Mortals must widen their friendship to be more and more like the association of which Mind is aware.  Human friendship is most often carried on through the medium of conversation, written or spoken.  But conversation first is formed in thought before utterance in speech.  So that thought is really the basis of intercourse.  Talking is only one way of conveying what one thinks.  Sometimes gestures, facial expression, and so on, are the means of revealing what one is thinking.  In fact, talking is very frequently a drag on true intercourse between two persons conversing, for the carnal mind claims that one cannot always find the effective means in words by which to explain one’s meaning.  Thence arise misunderstandings.  And assuredly, conversation sometimes is not at all expressive of what the thoughts are, as when a converser is seeking to conceal his real sentiments.  Christ Jesus, being nearer in his origin to pure Mind as cause and Father-Mother than any other mortal, based his life to a remarkable degree upon Mind.  He said, “I have meat to eat that ye know not of”; he took his rest at night in communion with divine Mind on the Mount of Olives, for he said that the Son of man hath not where to lay his head; he made instantaneous journeys across a lake and out of the temple, traveling as spontaneous thought travels, as rapidly as one in New York could think of London; and the Bible frequently shows that in his conversation he depended not at all upon outward human utterance.  Through his spiritual understanding he continually read the thoughts of the people he was with, answering unuttered questions and doubts and fears, and often revealing to the astonished Pharisees exactly what their evil meditation was.  When Mary Magdalene came to Jesus to be healed, the Pharisee, Simon, spake “within himself” that the Master should have known she was a sinner.  “And Jesus answering said unto him, Simon, I have somewhat to say unto thee,” and proceeded to tell the story of the two debtors.

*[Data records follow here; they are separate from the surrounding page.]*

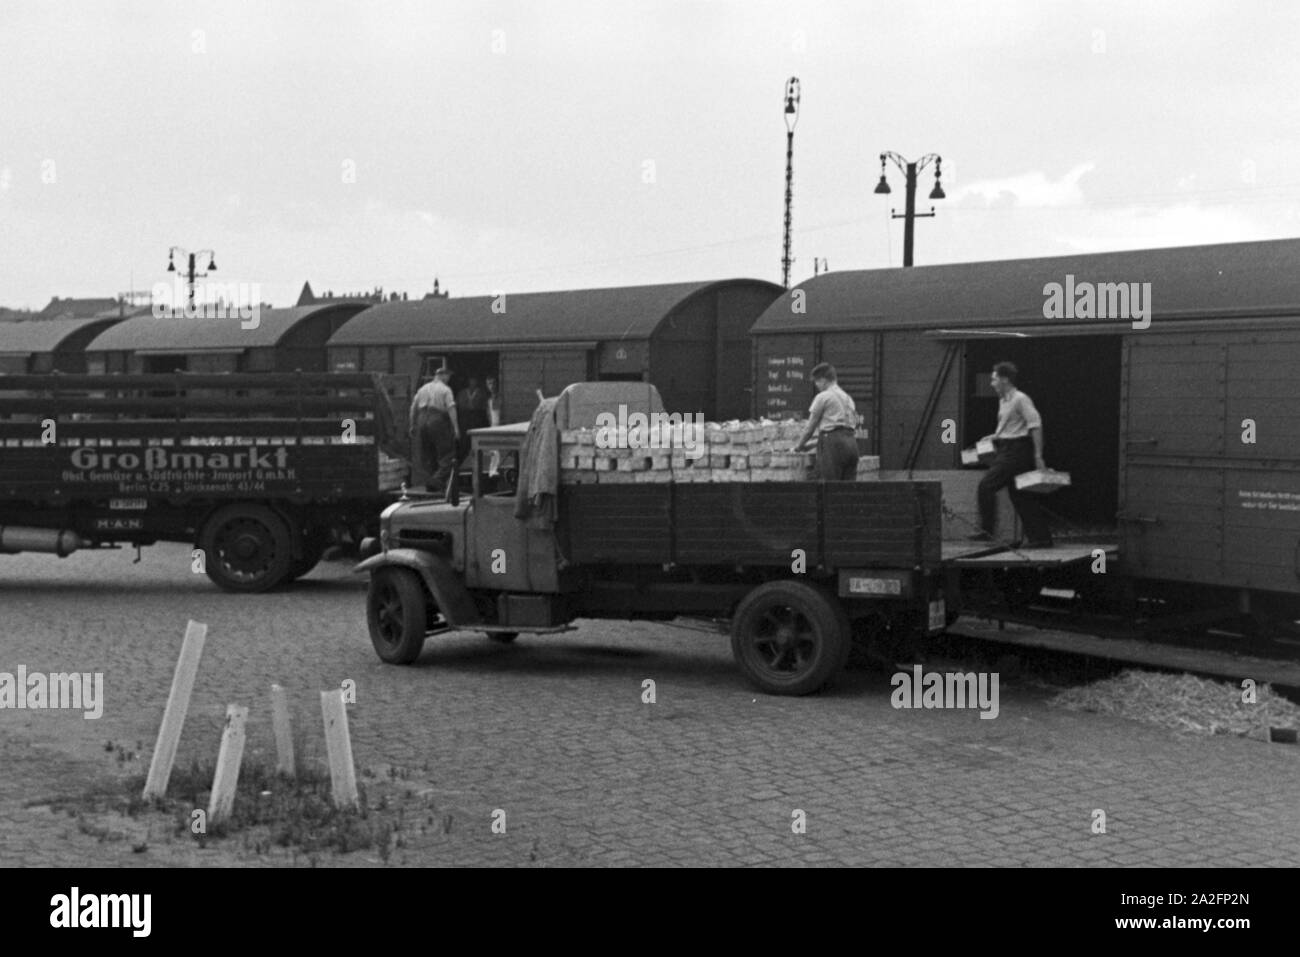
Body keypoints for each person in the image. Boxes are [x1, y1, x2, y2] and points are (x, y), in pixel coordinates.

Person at [970, 361, 1053, 548]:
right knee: (1021, 496)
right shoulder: (1003, 401)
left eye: (994, 379)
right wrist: (994, 436)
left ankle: (987, 531)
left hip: (1017, 450)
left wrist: (1038, 456)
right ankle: (1041, 538)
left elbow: (1035, 425)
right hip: (1008, 447)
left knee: (986, 485)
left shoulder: (1020, 399)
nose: (992, 383)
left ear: (1005, 379)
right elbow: (1010, 428)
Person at [795, 362, 860, 480]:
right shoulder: (848, 399)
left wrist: (799, 446)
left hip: (834, 449)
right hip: (852, 445)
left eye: (816, 381)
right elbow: (841, 431)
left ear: (823, 380)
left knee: (829, 489)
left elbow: (810, 428)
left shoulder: (823, 397)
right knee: (847, 491)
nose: (816, 385)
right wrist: (811, 445)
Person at [409, 366, 459, 494]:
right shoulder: (445, 389)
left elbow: (413, 408)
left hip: (421, 419)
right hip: (437, 419)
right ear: (443, 375)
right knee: (447, 454)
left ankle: (430, 484)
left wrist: (412, 425)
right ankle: (436, 481)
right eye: (448, 376)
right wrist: (456, 428)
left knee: (427, 455)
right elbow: (451, 408)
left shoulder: (422, 389)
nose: (449, 378)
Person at [456, 376, 490, 460]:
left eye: (474, 380)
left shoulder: (482, 393)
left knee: (476, 440)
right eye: (471, 380)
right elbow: (458, 406)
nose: (472, 382)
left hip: (477, 418)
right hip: (464, 419)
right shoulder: (462, 393)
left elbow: (485, 407)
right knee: (464, 441)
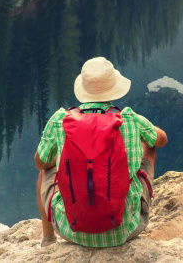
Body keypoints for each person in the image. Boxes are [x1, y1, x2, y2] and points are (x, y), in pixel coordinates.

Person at [34, 56, 168, 248]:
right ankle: (134, 208)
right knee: (150, 146)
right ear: (114, 87)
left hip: (71, 231)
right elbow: (162, 140)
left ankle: (48, 238)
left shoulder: (59, 120)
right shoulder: (129, 118)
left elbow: (40, 162)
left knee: (46, 166)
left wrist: (61, 157)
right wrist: (142, 130)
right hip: (125, 231)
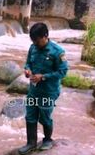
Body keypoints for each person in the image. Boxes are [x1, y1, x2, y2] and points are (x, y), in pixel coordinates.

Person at [18, 23, 68, 154]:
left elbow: (63, 72)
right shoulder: (33, 48)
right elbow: (28, 62)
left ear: (45, 36)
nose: (35, 43)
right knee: (30, 116)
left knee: (45, 117)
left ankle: (47, 140)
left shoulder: (57, 52)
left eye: (37, 40)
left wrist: (43, 77)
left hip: (48, 91)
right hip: (34, 91)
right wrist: (27, 70)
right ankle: (31, 143)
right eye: (33, 40)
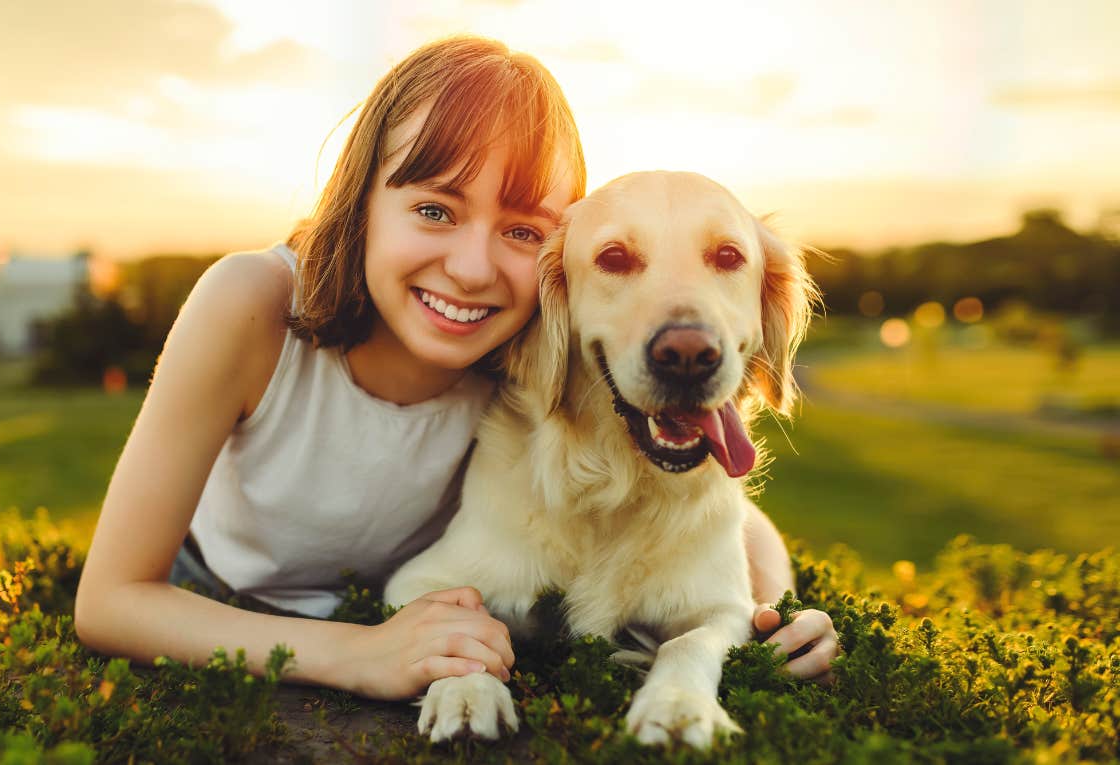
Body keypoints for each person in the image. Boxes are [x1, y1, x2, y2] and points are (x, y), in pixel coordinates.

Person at [73, 35, 837, 701]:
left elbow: (699, 482)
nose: (472, 269)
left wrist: (766, 603)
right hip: (212, 597)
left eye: (519, 228)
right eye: (435, 209)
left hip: (405, 608)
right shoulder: (251, 303)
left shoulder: (538, 343)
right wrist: (359, 653)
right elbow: (110, 599)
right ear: (361, 196)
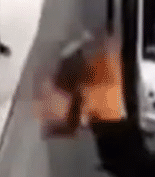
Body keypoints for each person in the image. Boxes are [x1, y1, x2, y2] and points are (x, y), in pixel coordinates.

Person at [39, 27, 136, 175]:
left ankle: (112, 162)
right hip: (113, 113)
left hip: (104, 114)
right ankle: (114, 162)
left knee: (108, 140)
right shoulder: (106, 58)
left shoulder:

And of course Moses and Christ Jesus and others in ancient times held communication with God Himself, in unity with Mind, and at times Mind’s presence was made known as actual sound to those who were with Moses or with Jesus.  For on Mount Horeb when Moses talked with God the people heard the “voice of the words,” but they saw no similitude.  And at the time of the transfiguration, when the Master was with Peter, James, and John, “behold a voice out of the cloud, which said, This is my beloved Son, in whom I am well pleased; hear ye him.”  And in the Christian Science textbook, “Science and Health with Key to the Scriptures,” Mary Baker Eddy assures us that “The Soul-inspired patriarchs heard the voice of Truth, and talked with God as consciously as man talks with man” (p. 308), and in another place she says, “Before human knowledge dipped to its depths into a false sense of things,-into belief in material origins which discard the one Mind and true source of being,-it is possible that the impressions from Truth were as distinct as sound, and that they came as sound to the primitive prophets.”  (Pages 213 and 214.)

Because of all this it can readily be seen that with the infinity of Mind in contemplation, one need not necessarily travel a great distance to enjoy beautiful scenery, to make the most of summer’s beauties and so on.  Unlimited consciousness or Spirit is ever-present allness and therein is found wholly satisfying companionship, beauty, animation and unceasing comfort.  Comprehension of this truth would not necessarily result in withdrawal from society, but, on the contrary, might bring to one a great increase in one’s list of friends whom he could see and help and by whom he could be assisted. It might, on the other hand, take one into joyful, prolific solitude, as it did take Mary Baker Eddy, a solitude from which came the perfected gift of Christian Science for the world.